Start of Block

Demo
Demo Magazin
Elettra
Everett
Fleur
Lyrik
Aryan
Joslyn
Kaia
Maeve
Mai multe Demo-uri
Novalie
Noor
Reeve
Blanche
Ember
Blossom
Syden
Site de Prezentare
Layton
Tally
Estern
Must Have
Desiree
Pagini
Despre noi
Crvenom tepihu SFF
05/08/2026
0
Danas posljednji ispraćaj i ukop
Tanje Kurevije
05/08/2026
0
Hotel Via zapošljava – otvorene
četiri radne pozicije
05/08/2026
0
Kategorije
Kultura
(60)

End of Block

● ACTION ITEM
Render every line of text in the rows above as a numbered list, leaving out any blank lines.

● COMPLETED EXERCISE
1. Demo
2. Demo Magazin
3. Elettra
4. Everett
5. Fleur
6. Lyrik
7. Aryan
8. Joslyn
9. Kaia
10. Maeve
11. Mai multe Demo-uri
12. Novalie
13. Noor
14. Reeve
15. Blanche
16. Ember
17. Blossom
18. Syden
19. Site de Prezentare
20. Layton
21. Tally
22. Estern
23. Must Have
24. Desiree
25. Pagini
26. Despre noi
27. Crvenom tepihu SFF
28. 05/08/2026
29. 0
30. Danas posljednji ispraćaj i ukop
31. Tanje Kurevije
32. 05/08/2026
33. 0
34. Hotel Via zapošljava – otvorene
35. četiri radne pozicije
36. 05/08/2026
37. 0
38. Kategorije
39. Kultura
40. (60)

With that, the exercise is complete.